Please rest-assured we remember every one of you—your egg allergy, your favorite table, your preferred white wine (we stashed plenty of Ermes Pavese for you Jeff and Cathy!), your side of salt (Catherine), the fact that you may have lost your dad this year, or mom, or uncle, or had a miscarriage, or a new baby, or gone through a divorce, or battled cancer, or changed careers—we want to hold all of it for you and make a space at our table to feed you much more than salad and steak. We want to suspend time for you, together, and celebrate you being here. Because that, in itself, will be a feat worth celebrating.

That’s what we’re working on. We are readying ourselves and our space and our team to do this thing right and grand and beautiful so we can be here for you beyond the basic motions of being a restaurant. We will be present and available and open, to give and receive. I am excited just typing those words out, filled with optimism and a swell of emotion that can only be described as pure love—for what we do, for you, for ourselves, each other, for the wine growers and farmers, for our team and community.

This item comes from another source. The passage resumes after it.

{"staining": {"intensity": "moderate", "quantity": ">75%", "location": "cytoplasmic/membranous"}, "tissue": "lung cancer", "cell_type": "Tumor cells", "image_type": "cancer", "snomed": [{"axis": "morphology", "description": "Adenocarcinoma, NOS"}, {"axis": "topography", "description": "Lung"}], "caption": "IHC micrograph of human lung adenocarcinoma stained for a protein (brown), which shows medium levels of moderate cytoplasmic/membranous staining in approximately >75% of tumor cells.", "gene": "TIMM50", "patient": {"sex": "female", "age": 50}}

So to answer your question, the big question, the question hanging so heavy and dangling from our juevos that are backs are hurting (it’s true, our chef actually threw his back out this week), what’s the what, when’s The Big When, ask you? SOON. Mid summer? End of summer? The timeline, like the work, is dynamic; we won’t commit to a hard date, we can’t. But know that soon means real. Soon means happening. And, as soon as we can do it right we will. We’re working on hiring, building, retooling, resting, writing, recharging, swimming, dreaming, strengthening and improving. We’re working thoughtfully instead of frantically, for the first time probably ever; that means this will go somewhat slower, but also smoother, and softer, and by our belief, better.